Aim: Reproduce the records below word for word, starting at their first line and ending with the line that contains "scientific name: Suillus variegatus", with that line included.

Source data:

########################################

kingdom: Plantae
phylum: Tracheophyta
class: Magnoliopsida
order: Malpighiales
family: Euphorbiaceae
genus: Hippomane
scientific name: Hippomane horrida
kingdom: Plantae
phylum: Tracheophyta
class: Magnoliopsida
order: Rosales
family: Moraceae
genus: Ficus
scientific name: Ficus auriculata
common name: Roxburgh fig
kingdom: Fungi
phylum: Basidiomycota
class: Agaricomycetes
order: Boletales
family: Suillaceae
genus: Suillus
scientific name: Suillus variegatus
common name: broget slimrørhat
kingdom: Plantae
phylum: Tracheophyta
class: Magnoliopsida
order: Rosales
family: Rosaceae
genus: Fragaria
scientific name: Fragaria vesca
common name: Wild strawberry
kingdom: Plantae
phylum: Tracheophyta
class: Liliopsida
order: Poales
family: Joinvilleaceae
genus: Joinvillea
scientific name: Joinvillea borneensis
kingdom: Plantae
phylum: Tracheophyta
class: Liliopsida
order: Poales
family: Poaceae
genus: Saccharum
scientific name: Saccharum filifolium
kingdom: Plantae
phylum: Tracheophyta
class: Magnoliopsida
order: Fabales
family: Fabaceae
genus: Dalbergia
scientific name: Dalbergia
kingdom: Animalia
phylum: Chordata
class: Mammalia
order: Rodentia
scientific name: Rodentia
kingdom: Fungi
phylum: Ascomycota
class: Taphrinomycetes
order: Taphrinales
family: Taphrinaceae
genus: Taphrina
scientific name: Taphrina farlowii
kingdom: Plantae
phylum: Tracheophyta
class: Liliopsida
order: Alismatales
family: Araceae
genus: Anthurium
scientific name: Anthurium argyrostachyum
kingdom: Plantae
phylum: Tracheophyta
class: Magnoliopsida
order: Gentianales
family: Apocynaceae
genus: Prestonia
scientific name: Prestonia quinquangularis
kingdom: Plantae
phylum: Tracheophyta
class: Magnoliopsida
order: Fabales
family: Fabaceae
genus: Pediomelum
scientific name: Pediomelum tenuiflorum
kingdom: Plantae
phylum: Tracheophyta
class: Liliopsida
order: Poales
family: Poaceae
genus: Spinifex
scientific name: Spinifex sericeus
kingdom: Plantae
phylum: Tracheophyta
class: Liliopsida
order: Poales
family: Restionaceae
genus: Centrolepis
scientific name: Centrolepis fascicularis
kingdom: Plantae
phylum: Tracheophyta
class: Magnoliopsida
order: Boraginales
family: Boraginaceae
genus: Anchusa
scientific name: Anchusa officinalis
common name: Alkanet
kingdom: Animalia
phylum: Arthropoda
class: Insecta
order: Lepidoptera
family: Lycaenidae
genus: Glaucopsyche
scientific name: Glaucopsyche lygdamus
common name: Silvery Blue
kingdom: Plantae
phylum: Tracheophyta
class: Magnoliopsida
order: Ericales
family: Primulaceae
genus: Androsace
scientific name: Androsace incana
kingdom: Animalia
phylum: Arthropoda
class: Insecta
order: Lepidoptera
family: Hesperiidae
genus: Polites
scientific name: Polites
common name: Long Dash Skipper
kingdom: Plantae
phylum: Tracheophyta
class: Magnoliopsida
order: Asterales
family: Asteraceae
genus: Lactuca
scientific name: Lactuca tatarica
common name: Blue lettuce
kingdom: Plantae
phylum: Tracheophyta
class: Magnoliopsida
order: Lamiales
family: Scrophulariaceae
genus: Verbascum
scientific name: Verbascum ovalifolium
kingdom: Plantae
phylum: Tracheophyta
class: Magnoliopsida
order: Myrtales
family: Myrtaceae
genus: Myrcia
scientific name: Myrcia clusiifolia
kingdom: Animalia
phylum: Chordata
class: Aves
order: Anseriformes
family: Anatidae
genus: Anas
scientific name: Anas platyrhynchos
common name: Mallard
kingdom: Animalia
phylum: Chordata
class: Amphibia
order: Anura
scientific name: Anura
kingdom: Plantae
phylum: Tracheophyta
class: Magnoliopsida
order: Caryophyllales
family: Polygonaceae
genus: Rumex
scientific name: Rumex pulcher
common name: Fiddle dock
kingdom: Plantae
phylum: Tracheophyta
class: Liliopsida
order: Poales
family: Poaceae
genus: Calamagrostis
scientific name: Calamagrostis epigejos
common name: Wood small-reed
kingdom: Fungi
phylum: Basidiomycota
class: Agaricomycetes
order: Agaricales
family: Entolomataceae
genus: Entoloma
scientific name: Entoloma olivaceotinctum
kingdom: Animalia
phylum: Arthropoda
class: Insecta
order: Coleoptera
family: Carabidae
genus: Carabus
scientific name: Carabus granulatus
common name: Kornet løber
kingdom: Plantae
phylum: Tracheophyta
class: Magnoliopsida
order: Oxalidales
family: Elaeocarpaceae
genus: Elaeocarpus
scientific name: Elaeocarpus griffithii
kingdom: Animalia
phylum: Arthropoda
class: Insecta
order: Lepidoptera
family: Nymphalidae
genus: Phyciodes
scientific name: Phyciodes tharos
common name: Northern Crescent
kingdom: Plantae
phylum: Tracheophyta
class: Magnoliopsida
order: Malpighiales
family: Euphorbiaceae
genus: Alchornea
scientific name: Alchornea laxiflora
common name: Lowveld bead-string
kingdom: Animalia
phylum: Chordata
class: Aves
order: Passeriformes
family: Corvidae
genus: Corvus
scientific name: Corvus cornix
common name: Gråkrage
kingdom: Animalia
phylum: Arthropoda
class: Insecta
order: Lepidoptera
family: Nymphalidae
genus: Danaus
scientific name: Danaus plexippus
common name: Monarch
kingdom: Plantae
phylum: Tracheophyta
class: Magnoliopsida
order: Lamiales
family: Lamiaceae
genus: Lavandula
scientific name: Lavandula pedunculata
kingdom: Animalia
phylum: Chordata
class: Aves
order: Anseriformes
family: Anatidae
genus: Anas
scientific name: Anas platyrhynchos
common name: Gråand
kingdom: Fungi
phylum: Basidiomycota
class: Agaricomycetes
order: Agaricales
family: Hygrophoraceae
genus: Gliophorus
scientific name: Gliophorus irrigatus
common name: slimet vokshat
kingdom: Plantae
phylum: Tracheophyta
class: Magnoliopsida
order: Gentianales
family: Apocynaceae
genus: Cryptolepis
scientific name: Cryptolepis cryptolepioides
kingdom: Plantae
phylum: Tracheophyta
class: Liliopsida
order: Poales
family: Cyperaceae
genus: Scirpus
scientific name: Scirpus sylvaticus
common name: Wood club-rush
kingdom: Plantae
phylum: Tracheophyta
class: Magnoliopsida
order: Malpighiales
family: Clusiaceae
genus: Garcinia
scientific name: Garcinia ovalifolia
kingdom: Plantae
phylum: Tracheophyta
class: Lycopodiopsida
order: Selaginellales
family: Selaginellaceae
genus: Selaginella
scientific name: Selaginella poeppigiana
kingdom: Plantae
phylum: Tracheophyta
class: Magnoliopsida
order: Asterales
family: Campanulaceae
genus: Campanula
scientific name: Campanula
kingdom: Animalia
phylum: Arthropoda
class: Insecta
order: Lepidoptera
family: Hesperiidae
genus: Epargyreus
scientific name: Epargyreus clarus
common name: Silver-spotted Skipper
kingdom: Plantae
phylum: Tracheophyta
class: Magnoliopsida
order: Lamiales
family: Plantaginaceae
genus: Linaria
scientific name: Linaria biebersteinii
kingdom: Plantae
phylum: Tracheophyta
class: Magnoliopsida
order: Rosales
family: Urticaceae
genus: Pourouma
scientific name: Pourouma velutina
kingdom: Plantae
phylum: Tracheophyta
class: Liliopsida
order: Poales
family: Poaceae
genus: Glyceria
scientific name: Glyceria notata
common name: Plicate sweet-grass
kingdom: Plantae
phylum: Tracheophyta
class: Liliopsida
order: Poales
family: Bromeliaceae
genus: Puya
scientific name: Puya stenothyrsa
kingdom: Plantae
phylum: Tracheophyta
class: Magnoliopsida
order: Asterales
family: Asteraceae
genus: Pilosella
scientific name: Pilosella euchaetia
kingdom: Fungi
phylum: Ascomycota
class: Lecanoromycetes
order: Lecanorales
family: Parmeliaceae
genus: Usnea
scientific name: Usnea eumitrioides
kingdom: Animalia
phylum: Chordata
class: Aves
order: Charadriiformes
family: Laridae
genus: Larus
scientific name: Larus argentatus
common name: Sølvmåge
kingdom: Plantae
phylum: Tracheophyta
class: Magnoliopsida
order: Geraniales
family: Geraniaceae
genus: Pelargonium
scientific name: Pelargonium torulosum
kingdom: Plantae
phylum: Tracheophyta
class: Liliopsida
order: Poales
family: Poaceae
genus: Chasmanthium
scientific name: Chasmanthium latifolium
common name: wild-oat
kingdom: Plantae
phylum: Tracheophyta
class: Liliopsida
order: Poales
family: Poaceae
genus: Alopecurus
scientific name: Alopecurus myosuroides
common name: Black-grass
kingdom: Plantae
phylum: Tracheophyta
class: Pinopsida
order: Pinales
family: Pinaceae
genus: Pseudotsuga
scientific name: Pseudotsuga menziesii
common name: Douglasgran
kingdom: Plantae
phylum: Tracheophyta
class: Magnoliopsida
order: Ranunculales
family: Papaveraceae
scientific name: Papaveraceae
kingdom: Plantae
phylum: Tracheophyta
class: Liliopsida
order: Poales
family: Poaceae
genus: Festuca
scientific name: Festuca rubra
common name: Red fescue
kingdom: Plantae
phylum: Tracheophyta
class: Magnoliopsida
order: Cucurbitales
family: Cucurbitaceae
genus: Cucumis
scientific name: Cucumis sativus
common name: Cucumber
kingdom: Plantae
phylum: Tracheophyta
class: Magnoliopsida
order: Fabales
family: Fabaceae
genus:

########################################

Response to this task:
kingdom: Plantae
phylum: Tracheophyta
class: Magnoliopsida
order: Malpighiales
family: Euphorbiaceae
genus: Hippomane
scientific name: Hippomane horrida
kingdom: Plantae
phylum: Tracheophyta
class: Magnoliopsida
order: Rosales
family: Moraceae
genus: Ficus
scientific name: Ficus auriculata
common name: Roxburgh fig
kingdom: Fungi
phylum: Basidiomycota
class: Agaricomycetes
order: Boletales
family: Suillaceae
genus: Suillus
scientific name: Suillus variegatus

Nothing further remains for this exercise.